TEXT SHOWN =
++++++++++
I do my part to try and make the world a better place, doesn't mean that i am not allowed to have enjoyment or complain. 

Would it be okay if the person who missed their flight was a child volunteering to dig ditches in Costco rica. Does that make the complaint more valid? Perhaps the family doesn't ever go on vacation, and this is their one time? I think making comparisons based on how horrid the world could be doesn't do anyone any favours.


----------



## james4beach (Nov 15, 2012)

m3s said:


> I think this might be a case of "be careful what you wish for"
> 
> What could the alternative look like? Increased ticket prices due to empty seats and/or less tolerance on missed flights policies
> 
> Currently people who get "lost" in the terminal or arrive late get "re-accomodated" on the next flight. Free of cost. People miss their flight or connection everyday for an endless number of reasons. Rather than have the CSR try to determine what is an acceptable reason, the current policy is just to issue a new ticket immediately. Chances are, someone will miss that flight anyways and there will be an available seat..


Very good points. Maybe the problem isn't over-booking but implementation method. For example, how about some rules such as:

1. Don't bump a person if there are family members travelling with them
2. Must first offer a *cash* incentive to volunteers willing to abandon the flight
3. Don't bump a person who has already been bumped in the last 5 years

Could the over booking system be made into something more fair?

#1 is because coordinating multiple people is more difficult, and a big inconvenience
#2 because cash is much more attractive than vouchers that only cover base fare and have blackout periods
#3 is to keep it fair and minimize the inconvenience


----------



## jargey3000 (Jan 25, 2011)

Can't they give some weight to WHEN the ticket was bought? Someone buying 6 months out should get a bit more priority than someone buying a week before a flight? That make too much sense? at least it would eliminate some of the lottery effect.


----------



## m3s (Apr 3, 2010)

OnlyMyOpinion said:


> In the context of this issue, that comment is irrelevant. I could as easily ask why you have access to a computer to post here and presumably pay a monthly fee for internet connection when that money could feed starving children in Africa.
> Have you never paid for a service only to find it would not be provided? Did you just shrug and go home without comment or compensation?


I haven't complained to CBC that I had to go through the stress and agony of driving back to the store to have my computer or modem fixed, even though it wasn't actually broken yet, I just had a suspicion that it was going to break but they replaced it anyways because I requested them to and then the second computer was even worse and I had to drive back again. In the end I got working computer and compensation, I'm just upset about the hassle itself.. that is only my opinion



Plugging Along said:


> Only to be told, don't worry they know your are coming, you will fine if you hurry. Well, as my family SPRINTED across the terminal and I heard them close the door for our 915 flight at 905 as the clock turn 906 when we arrived, we were NOT compensated in any way what so ever. We received a meal ticket after all places were closed, and they did us a favour by putting us in a hotel for 5 hours.
++++++++++
Stored data entries =
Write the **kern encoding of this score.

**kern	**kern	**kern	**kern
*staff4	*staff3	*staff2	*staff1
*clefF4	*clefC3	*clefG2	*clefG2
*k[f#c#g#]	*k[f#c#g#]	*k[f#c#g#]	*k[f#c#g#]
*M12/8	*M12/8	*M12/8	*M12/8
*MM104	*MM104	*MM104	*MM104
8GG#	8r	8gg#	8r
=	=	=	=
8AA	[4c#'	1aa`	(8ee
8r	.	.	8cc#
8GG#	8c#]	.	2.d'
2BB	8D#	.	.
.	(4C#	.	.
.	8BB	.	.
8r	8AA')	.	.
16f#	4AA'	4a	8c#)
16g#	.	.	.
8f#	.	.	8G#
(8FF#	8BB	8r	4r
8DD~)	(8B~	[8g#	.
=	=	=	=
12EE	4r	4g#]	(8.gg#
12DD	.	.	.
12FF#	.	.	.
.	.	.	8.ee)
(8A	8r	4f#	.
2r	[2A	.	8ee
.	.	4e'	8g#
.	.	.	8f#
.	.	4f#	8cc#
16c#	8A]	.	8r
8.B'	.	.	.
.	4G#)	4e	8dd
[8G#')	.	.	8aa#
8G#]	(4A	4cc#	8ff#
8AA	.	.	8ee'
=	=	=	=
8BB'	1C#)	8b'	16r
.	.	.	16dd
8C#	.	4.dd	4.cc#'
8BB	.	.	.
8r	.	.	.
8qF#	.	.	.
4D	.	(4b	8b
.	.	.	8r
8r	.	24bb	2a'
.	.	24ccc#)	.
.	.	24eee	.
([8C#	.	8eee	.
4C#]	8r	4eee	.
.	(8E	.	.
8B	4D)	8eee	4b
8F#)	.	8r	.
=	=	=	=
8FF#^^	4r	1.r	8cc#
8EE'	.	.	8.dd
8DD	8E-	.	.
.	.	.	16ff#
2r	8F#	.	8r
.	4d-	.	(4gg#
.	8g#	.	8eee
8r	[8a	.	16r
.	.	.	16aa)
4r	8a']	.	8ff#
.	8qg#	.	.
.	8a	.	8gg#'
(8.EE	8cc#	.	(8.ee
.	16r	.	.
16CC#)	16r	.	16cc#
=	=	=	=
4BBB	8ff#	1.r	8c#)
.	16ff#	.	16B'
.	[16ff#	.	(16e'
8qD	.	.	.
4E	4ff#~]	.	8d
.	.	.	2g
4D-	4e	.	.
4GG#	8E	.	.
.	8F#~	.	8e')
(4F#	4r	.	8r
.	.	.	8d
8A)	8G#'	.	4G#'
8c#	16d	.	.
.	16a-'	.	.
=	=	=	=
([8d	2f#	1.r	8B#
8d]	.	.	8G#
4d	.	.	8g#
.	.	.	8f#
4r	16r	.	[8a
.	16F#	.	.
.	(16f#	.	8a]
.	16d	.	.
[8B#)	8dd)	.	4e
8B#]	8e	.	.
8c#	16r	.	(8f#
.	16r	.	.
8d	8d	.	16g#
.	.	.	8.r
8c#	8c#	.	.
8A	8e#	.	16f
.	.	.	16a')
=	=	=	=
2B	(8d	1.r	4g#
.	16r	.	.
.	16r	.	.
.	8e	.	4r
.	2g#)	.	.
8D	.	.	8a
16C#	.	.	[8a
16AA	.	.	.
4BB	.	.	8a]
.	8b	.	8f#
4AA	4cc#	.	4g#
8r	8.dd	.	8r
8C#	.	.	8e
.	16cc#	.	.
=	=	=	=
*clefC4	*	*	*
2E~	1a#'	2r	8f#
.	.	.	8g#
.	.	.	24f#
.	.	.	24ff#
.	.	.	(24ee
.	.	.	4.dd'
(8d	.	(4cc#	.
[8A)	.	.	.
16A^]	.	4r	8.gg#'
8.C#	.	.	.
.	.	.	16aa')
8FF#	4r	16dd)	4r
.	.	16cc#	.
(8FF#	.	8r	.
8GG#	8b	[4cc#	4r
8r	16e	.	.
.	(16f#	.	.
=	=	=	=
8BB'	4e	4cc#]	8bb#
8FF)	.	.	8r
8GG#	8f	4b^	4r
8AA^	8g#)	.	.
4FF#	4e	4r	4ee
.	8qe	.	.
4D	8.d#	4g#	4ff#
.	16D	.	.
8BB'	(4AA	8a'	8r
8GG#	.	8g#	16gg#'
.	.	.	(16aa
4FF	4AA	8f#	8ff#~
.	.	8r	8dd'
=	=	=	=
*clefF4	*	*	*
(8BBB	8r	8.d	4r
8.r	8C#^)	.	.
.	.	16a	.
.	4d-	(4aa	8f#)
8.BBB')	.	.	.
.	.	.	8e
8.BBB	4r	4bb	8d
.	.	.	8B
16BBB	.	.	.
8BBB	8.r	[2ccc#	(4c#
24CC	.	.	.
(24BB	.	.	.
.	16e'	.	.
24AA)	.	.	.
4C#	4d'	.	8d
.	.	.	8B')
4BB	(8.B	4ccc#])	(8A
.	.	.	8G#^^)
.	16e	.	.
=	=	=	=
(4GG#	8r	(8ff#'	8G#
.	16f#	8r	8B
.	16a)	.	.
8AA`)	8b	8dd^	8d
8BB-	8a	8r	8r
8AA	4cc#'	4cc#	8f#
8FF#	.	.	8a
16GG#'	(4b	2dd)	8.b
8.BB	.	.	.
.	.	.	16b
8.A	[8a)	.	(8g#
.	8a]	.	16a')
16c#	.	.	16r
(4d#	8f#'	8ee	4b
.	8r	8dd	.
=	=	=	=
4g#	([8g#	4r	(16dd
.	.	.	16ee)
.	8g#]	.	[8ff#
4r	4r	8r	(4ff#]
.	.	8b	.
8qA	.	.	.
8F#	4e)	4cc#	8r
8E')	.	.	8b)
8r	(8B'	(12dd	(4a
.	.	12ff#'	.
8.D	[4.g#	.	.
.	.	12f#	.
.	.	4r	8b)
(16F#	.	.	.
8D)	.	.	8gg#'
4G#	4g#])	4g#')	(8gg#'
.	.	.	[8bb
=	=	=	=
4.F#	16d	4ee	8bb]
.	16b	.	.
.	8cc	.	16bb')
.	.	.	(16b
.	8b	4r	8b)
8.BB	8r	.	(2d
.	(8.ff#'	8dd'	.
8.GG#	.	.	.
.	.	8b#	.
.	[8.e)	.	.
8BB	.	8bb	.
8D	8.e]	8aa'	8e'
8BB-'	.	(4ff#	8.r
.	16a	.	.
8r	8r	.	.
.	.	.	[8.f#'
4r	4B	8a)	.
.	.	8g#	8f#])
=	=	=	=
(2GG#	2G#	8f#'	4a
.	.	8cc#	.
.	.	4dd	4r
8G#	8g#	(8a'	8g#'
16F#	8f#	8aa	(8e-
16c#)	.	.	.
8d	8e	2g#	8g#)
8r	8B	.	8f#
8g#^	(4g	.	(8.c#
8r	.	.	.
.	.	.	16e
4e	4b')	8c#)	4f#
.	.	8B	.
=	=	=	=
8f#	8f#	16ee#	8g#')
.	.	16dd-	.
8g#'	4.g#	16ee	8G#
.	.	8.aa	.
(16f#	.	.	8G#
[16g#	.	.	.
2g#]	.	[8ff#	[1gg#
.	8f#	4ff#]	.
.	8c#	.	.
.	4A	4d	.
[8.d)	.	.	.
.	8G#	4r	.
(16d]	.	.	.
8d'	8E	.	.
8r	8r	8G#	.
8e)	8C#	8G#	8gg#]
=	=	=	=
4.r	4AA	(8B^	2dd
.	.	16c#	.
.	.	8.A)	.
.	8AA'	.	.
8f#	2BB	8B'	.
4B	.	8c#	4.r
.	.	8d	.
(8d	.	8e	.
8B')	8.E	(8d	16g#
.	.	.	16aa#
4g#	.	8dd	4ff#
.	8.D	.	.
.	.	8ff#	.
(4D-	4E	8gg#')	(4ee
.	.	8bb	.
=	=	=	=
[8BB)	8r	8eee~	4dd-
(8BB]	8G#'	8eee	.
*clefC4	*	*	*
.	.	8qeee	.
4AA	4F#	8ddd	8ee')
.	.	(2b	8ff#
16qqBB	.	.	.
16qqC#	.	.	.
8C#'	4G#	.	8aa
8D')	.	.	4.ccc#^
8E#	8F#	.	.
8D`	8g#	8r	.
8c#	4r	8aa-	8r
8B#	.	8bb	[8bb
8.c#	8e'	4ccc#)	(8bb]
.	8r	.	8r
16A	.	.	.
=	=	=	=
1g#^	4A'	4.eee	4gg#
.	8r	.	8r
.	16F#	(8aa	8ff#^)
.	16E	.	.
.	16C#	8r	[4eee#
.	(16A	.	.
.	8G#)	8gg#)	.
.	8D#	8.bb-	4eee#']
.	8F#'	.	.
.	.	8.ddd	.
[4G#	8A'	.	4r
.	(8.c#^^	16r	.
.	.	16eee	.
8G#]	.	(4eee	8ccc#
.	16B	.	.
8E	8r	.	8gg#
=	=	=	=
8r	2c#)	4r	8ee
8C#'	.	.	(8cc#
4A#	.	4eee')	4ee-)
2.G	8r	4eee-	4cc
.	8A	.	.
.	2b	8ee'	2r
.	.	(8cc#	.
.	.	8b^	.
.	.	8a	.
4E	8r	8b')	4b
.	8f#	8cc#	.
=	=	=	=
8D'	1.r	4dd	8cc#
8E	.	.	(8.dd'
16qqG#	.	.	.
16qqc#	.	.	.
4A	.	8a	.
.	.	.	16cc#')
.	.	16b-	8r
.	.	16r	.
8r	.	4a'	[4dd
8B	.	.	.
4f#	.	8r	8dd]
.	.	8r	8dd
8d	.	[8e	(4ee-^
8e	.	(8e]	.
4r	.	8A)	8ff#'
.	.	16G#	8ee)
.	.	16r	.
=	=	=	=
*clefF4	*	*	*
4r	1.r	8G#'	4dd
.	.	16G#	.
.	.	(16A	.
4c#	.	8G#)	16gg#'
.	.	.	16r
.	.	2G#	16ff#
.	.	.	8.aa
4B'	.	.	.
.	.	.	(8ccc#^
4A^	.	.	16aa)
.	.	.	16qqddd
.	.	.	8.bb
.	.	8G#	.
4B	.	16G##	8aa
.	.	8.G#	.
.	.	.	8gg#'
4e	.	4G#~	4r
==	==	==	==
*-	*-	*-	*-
++++++++++
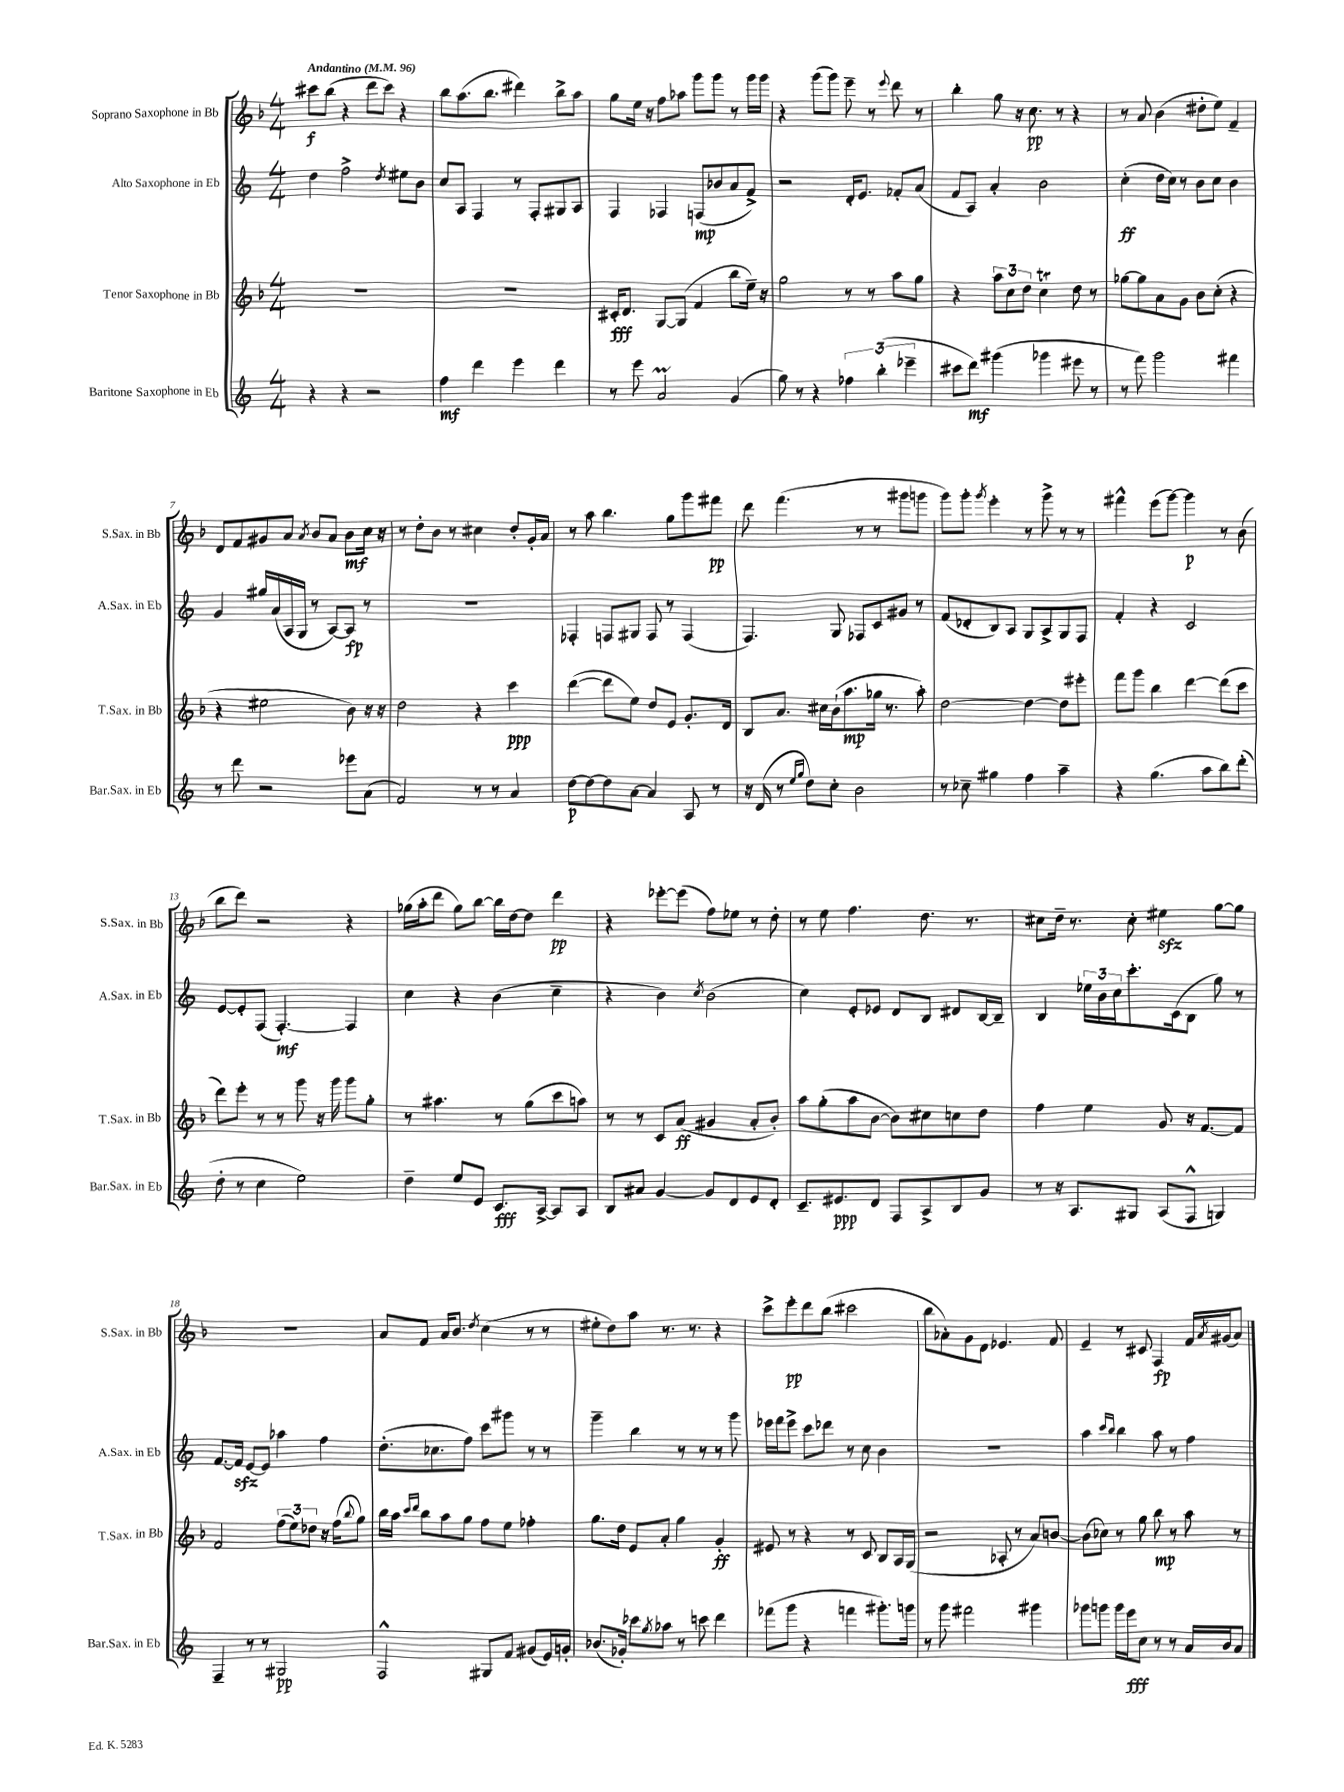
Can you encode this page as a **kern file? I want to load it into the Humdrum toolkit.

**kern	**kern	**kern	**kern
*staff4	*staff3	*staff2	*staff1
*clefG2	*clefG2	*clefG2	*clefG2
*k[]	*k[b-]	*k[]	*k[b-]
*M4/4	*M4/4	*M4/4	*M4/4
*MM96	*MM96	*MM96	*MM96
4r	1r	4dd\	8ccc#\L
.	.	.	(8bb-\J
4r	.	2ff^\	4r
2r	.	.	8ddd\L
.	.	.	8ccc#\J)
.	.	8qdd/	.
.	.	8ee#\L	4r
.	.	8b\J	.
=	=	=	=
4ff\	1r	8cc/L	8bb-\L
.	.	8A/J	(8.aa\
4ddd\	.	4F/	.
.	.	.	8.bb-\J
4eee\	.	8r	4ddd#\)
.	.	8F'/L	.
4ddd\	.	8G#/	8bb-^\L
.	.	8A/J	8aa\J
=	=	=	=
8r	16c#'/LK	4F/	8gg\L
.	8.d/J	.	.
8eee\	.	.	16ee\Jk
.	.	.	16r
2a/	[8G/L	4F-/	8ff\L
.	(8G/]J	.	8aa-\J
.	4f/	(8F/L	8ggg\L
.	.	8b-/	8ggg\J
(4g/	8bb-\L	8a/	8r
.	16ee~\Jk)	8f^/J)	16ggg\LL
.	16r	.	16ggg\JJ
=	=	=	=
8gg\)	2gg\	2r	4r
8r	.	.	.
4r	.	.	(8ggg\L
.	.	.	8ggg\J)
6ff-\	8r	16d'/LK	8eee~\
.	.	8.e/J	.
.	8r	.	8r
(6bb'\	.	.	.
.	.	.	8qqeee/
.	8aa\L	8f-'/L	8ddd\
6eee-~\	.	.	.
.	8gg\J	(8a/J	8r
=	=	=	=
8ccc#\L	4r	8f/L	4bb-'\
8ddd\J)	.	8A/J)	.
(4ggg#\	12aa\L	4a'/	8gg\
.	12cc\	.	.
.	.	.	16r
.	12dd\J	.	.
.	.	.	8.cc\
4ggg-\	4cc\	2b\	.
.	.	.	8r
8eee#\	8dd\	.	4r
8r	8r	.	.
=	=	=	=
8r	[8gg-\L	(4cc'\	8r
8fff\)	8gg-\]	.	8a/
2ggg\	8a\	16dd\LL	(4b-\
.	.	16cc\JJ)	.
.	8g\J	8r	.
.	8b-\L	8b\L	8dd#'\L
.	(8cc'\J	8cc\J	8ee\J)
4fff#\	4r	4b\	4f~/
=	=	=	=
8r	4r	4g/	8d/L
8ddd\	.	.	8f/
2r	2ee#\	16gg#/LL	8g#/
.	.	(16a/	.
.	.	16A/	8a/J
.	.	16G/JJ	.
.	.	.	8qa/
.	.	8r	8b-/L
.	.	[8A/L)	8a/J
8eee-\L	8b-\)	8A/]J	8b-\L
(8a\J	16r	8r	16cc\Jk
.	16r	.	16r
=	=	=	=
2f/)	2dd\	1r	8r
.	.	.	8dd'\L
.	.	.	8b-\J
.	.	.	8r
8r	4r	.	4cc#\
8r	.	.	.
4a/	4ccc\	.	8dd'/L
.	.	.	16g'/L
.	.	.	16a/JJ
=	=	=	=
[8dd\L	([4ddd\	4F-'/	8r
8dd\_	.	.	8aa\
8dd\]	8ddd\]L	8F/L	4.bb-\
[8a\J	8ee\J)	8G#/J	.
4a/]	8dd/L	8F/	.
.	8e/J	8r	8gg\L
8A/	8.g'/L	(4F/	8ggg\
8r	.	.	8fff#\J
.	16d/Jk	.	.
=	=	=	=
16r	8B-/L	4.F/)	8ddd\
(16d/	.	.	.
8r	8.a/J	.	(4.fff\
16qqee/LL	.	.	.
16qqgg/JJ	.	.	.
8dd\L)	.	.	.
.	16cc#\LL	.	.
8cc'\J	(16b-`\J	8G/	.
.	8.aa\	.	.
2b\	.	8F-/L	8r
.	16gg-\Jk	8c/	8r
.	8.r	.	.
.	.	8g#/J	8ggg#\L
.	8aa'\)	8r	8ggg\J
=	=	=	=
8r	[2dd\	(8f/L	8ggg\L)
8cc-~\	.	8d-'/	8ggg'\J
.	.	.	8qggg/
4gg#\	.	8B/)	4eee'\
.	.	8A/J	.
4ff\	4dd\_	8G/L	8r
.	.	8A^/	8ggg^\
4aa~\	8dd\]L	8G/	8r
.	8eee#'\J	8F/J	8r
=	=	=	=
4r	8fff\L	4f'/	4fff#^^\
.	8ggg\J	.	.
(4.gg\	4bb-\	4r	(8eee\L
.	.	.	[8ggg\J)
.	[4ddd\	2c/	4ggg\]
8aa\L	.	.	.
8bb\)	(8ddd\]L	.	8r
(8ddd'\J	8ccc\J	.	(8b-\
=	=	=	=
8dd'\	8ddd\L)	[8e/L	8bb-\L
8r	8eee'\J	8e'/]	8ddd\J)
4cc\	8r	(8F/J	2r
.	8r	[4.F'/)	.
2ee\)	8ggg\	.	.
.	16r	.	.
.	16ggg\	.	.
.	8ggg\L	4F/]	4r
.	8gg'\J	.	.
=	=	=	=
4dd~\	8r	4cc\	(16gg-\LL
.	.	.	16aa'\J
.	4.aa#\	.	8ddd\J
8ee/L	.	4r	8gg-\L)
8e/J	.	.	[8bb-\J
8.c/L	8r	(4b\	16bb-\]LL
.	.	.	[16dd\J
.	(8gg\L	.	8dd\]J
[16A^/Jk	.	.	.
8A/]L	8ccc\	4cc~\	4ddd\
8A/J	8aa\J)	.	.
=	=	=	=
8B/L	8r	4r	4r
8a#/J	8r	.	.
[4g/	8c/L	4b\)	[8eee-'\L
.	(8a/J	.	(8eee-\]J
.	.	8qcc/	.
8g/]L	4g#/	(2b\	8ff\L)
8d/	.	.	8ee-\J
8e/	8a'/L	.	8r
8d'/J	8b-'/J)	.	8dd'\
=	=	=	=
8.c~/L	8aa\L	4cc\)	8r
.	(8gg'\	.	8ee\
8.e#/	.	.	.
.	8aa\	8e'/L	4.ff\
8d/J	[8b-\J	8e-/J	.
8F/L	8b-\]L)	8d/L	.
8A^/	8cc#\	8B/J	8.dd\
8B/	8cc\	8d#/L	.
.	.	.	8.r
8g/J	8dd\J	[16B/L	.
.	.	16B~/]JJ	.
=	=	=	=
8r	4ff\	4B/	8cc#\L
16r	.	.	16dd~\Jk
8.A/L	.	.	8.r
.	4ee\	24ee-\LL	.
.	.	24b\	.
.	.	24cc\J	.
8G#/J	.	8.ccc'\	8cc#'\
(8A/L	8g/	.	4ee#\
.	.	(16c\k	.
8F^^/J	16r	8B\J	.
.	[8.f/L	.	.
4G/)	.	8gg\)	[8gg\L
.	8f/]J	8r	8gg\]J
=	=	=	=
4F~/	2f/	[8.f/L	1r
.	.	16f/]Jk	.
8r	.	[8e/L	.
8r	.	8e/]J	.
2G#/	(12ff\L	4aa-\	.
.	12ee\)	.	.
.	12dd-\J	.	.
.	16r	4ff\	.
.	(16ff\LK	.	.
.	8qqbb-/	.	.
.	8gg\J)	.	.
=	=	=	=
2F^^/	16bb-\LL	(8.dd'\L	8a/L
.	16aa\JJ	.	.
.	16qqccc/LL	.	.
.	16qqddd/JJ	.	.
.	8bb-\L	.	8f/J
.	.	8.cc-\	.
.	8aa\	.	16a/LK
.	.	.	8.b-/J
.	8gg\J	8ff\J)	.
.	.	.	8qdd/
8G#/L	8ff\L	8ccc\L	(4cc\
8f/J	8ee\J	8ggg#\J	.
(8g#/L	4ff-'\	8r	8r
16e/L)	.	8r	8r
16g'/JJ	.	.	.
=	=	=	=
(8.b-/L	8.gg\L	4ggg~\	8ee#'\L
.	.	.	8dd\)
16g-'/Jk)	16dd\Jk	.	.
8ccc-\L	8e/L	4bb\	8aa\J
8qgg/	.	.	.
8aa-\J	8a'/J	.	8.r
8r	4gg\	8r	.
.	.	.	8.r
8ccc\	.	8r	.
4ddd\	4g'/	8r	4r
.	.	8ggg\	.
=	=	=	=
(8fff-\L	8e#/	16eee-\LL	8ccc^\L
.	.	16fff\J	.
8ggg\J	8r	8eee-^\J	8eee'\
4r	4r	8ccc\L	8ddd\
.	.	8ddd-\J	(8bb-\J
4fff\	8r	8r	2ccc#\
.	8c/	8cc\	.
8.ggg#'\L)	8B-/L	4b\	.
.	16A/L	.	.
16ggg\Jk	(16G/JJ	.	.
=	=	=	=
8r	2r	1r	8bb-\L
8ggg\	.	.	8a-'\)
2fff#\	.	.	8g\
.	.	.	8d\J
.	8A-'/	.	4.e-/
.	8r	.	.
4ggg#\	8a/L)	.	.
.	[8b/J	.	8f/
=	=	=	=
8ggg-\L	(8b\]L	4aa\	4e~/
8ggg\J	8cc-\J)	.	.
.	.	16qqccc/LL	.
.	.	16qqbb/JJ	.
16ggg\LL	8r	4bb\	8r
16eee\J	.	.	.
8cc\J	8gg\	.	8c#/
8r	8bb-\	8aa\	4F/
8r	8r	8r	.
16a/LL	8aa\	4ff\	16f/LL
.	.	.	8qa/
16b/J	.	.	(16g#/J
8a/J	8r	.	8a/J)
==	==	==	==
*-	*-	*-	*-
++++++++++
WORK TO COMPLETE =
• 1. In the forum thread, what does jargey3000 suggest airlines give some weight to when deciding whom to bump?
• 2. Pick out every line of the rows that holds the string "this", with case counting.
The forum thread and the rows have no connection to each other.

ANSWERS PER TASK =
• 1. When the ticket was bought.

• 2.
Write the **kern encoding of this score.
Can you encode this page as a **kern file? I want to load it into the Humdrum toolkit.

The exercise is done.